Proteins are key when antibiotic resistance spreads

"The results contribute to a deeper understanding of the system for how genetic material is transported from one bacterium to another. This is important for understanding how bacteria can spread, among other things, antibiotic resistance. Hopefully, this research can become a small piece of the puzzle in the work to eventually find drugs that can prevent this spread", says Annika Breidenstein, PhD student at the Department of Medical Chemistry and Biophysics at Umeå University.

Modern medicine is based on access to antibiotics that can counteract infectious diseases and enable operations such as transplants and many cancer treatments. Without effective antibiotics, one would often get serious, sometimes life-threatening, infections after surgical procedures.

In recent decades, more and more bacteria have stopped responding to antibiotics; they have become resistant. This is due to the overuse of antibiotics, not only in healthcare but also in animal husbandry, where healthy animals are given antibiotics to prevent disease in tightly packed environments. In addition to developing antibiotic resistance, many bacteria can also spread this resistance to other bacteria. This takes place with the help of a protein machinery known as the type IV secretion system.

Annika Breidenstein's thesis focuses on these systems. Since there are many different types of bacteria, the main question was what these different secretion systems have in common and in what ways they differ.

Most of the genetic material of bacteria is packed into a long, circular DNA molecule. However, type IV secretion systems and antibiotic resistance are often found on extra, more mobile DNA called plasmids. A study in the thesis deals with how plasmids are prepared for transport to other bacteria with type IV secretion systems. For this, a protein called relaxase is needed, which binds to the plasmid. X-rays were used to produce a detailed picture of a relaxase that binds DNA. The relaxase binds better to DNA when it is assisted by another protein and it was also investigated how these two proteins interact.
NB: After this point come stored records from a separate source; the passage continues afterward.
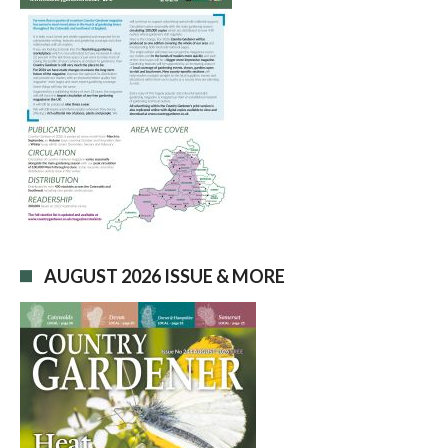
AUGUST 2026 ISSUE & MORE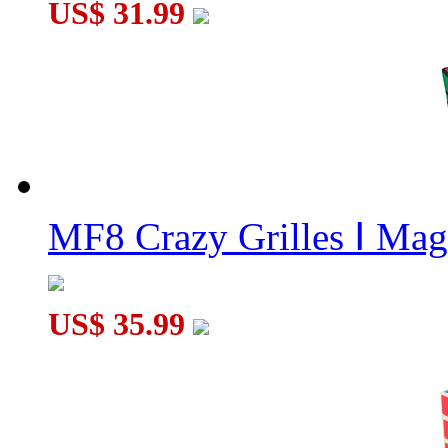
US$ 31.99
MF8 Crazy Grilles Ⅰ Mag
US$ 35.99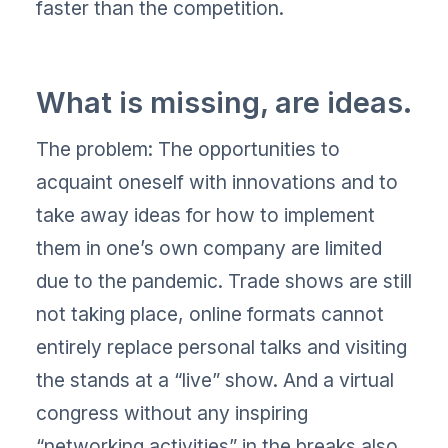
faster than the competition.
What is missing, are ideas.
The problem: The opportunities to
acquaint oneself with innovations and to
take away ideas for how to implement
them in one’s own company are limited
due to the pandemic. Trade shows are still
not taking place, online formats cannot
entirely replace personal talks and visiting
the stands at a “live” show. And a virtual
congress without any inspiring
“networking activities” in the breaks also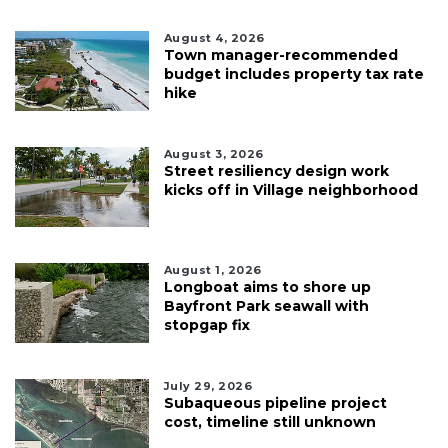
August 4, 2026
Town manager-recommended
budget includes property tax rate
hike
August 3, 2026
Street resiliency design work
kicks off in Village neighborhood
August 1, 2026
Longboat aims to shore up
Bayfront Park seawall with
stopgap fix
July 29, 2026
Subaqueous pipeline project
cost, timeline still unknown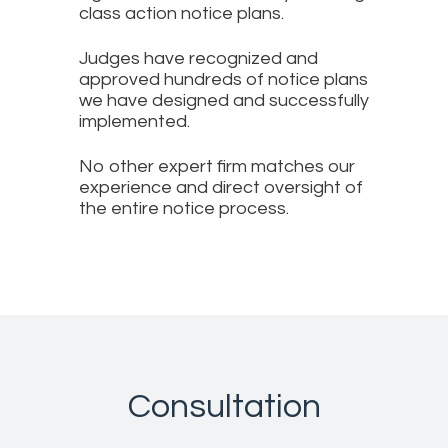
class action notice plans.
Judges have recognized and
approved hundreds of notice plans
we have designed and successfully
implemented.
No other expert firm matches our
experience and direct oversight of
the entire notice process.
Consultation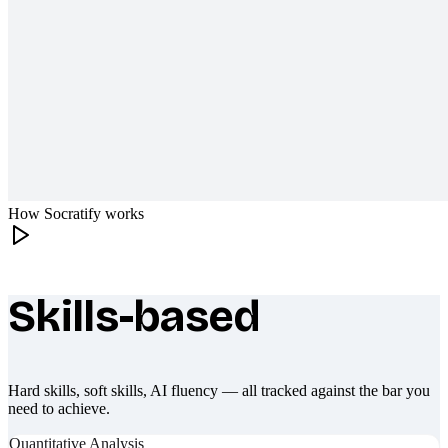
How Socratify works
Skills-based
What makes Socratify different
Hard skills, soft skills, AI fluency — all tracked against the bar you
need to achieve.
Quantitative Analysis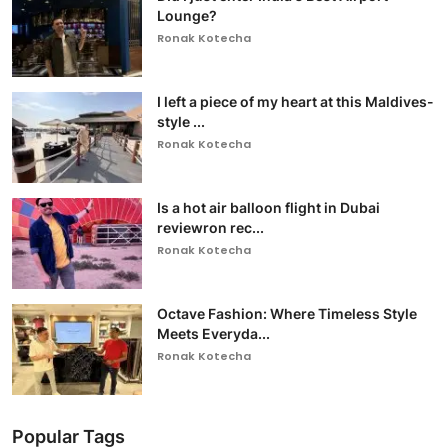
Lounge?
Ronak Kotecha
I left a piece of my heart at this Maldives-
style ...
Ronak Kotecha
Is a hot air balloon flight in Dubai
reviewron rec...
Ronak Kotecha
Octave Fashion: Where Timeless Style
Meets Everyda...
Ronak Kotecha
Popular Tags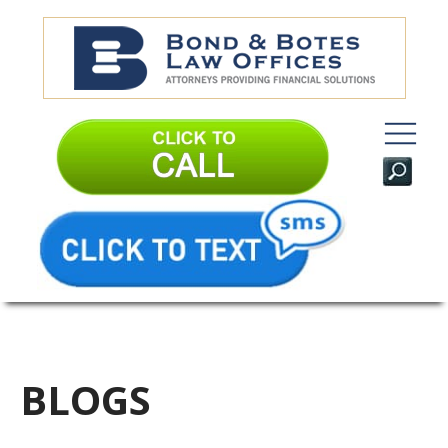
BLOGS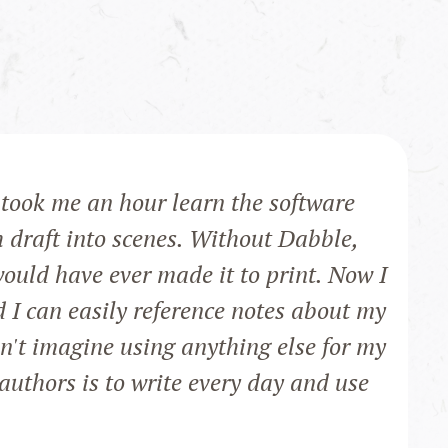
t took me an hour learn the software
h draft into scenes. Without Dabble,
would have ever made it to print. Now I
d I can easily reference notes about my
an't imagine using anything else for my
authors is to write every day and use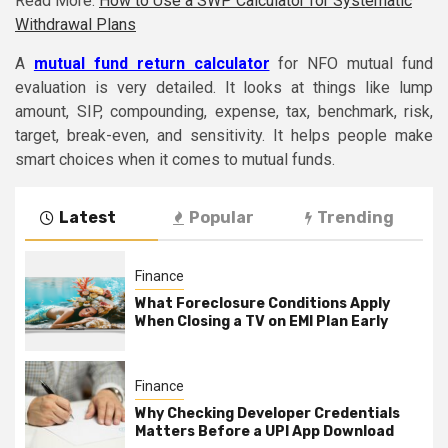
Read More:
How to Use a SWP Calculator for Systematic
Withdrawal Plans
A
mutual fund return calculator
for NFO mutual fund
evaluation is very detailed. It looks at things like lump
amount, SIP, compounding, expense, tax, benchmark, risk,
target, break-even, and sensitivity. It helps people make
smart choices when it comes to mutual funds.
Latest
Popular
Trending
Finance
What Foreclosure Conditions Apply
When Closing a TV on EMI Plan Early
Finance
Why Checking Developer Credentials
Matters Before a UPI App Download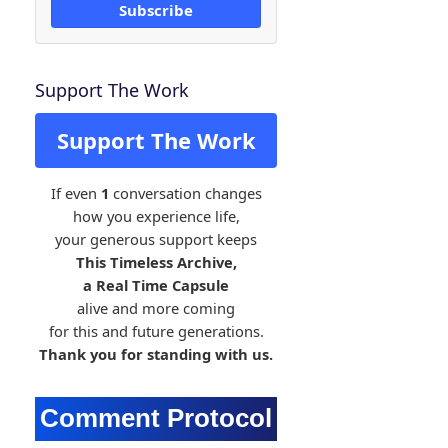
Subscribe
Support The Work
Support The Work
If even
1
conversation changes
how you experience life,
your generous support keeps
This Timeless Archive,
a Real Time Capsule
alive and more coming
for this and future generations.
Thank you for standing with us.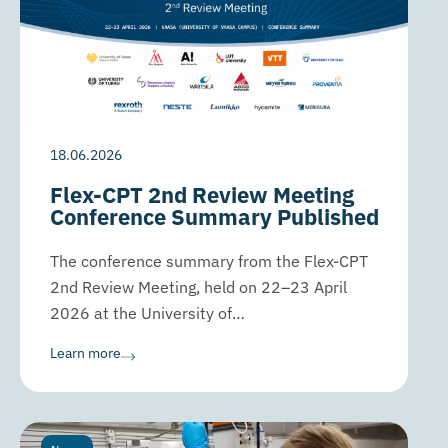
18.06.2026
Flex-CPT 2nd Review Meeting
Conference Summary Published
The conference summary from the Flex-CPT
2nd Review Meeting, held on 22–23 April
2026 at the University of…
Learn more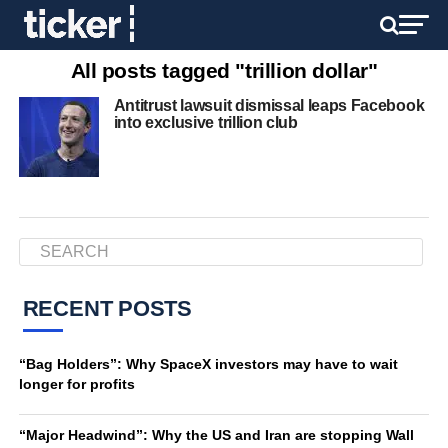
All posts tagged "trillion dollar"
Antitrust lawsuit dismissal leaps Facebook
into exclusive trillion club
RECENT POSTS
“Bag Holders”: Why SpaceX investors may have to wait
longer for profits
“Major Headwind”: Why the US and Iran are stopping Wall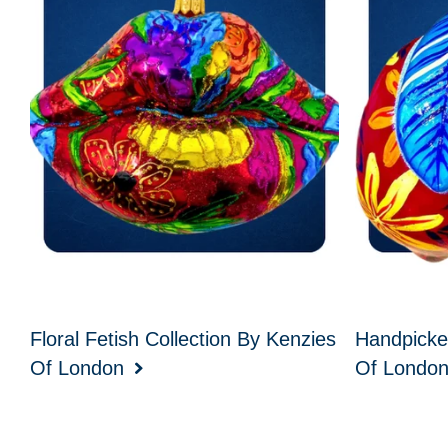
Floral Fetish Collection By Kenzies
Handpicke
Of London
Of Londo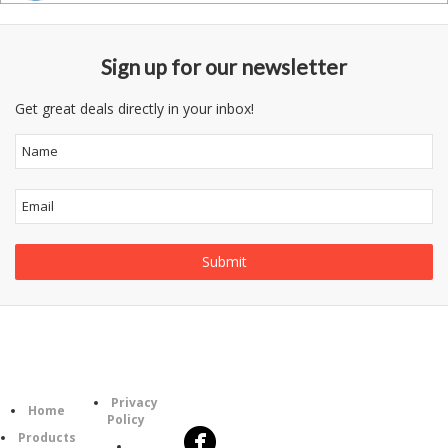
Sign up for our newsletter
Get great deals directly in your inbox!
Follow
Information
Category
Us
Privacy
Home
Policy
Products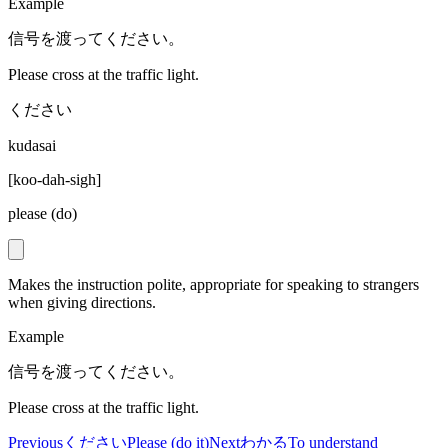
Example
信号を渡ってください。
Please cross at the traffic light.
ください
kudasai
[
koo-dah-sigh
]
please (do)
Makes the instruction polite, appropriate for speaking to strangers
when giving directions.
Example
信号を渡ってください。
Please cross at the traffic light.
Previous
ください
Please (do it)
Next
わかる
To understand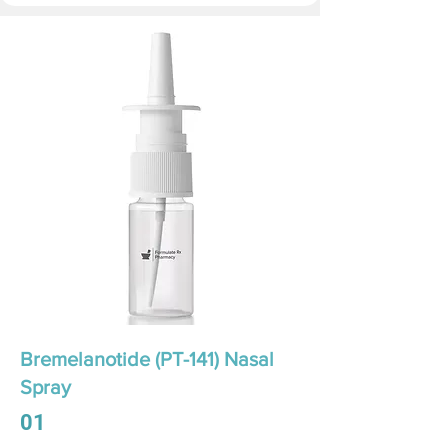
Bremelanotide (PT-141) Nasal
Spray
01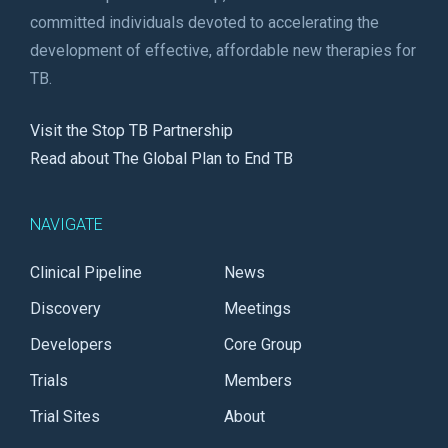
committed individuals devoted to accelerating the
development of effective, affordable new therapies for
TB.
Visit the Stop TB Partnership
Read about The Global Plan to End TB
NAVIGATE
Clinical Pipeline
News
Discovery
Meetings
Developers
Core Group
Trials
Members
Trial Sites
About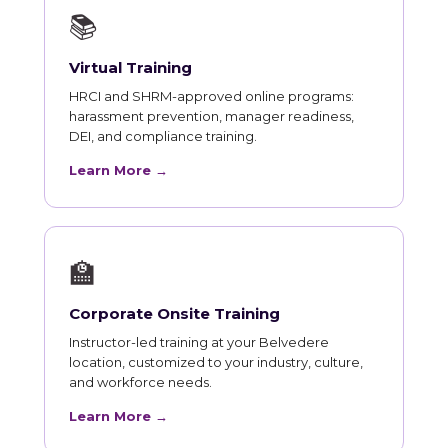
📚
Virtual Training
HRCI and SHRM-approved online programs:
harassment prevention, manager readiness,
DEI, and compliance training.
Learn More →
🏫
Corporate Onsite Training
Instructor-led training at your Belvedere
location, customized to your industry, culture,
and workforce needs.
Learn More →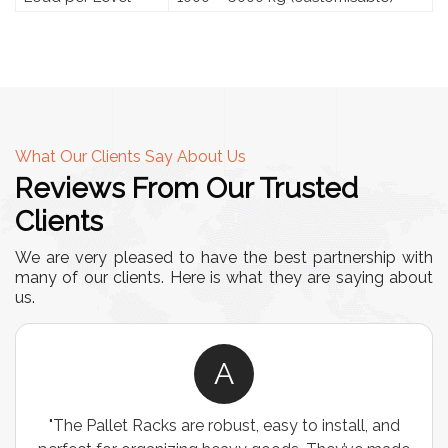
What Our Clients Say About Us
Reviews From Our Trusted
Clients
We are very pleased to have the best partnership with
many of our clients. Here is what they are saying about
us.
A
"The Pallet Racks are robust, easy to install, and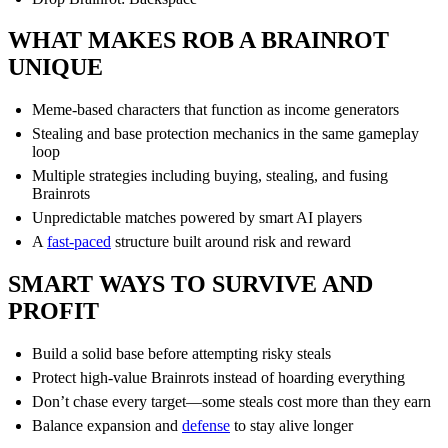
WHAT MAKES ROB A BRAINROT
UNIQUE
Meme-based characters that function as income generators
Stealing and base protection mechanics in the same gameplay
loop
Multiple strategies including buying, stealing, and fusing
Brainrots
Unpredictable matches powered by smart AI players
A
fast-paced
structure built around risk and reward
SMART WAYS TO SURVIVE AND
PROFIT
Build a solid base before attempting risky steals
Protect high-value Brainrots instead of hoarding everything
Don’t chase every target—some steals cost more than they earn
Balance expansion and
defense
to stay alive longer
Usually DNA, and thus also plasmids, consists of two strands. However, the relaxase only binds to one of the strands, and it is only this that is transported to the next bacterium. Annika and the research group she is part of suspected that a protein called PrgE is important for this process, as they believed that it binds this particular single-stranded DNA. Therefore, they also produced images of this protein, which showed exactly how the protein binds to DNA. However, PrgE was found to bind to both single- and double-stranded DNA. The conclusion was that PrgE does not have the expected function and is not directly involved in DNA transport.

The question remained - what all type IV secretion systems have in common. To answer this, the researchers used new bioinformatics methods, which partly use artificial intelligence. Using a database they created for the purpose, they were able to identify which proteins generally look the same in all known type IV secretion systems. Using this knowledge and artificial intelligence, a model of what a type IV secretion system could look like was built. With the help of this, it will be possible to better understand the secretion systems that are currently not known much about, but which we know are important in hospital infections.

Annika Breidenstein grew up in Germany and did her master's degree in infection biology at Uppsala University.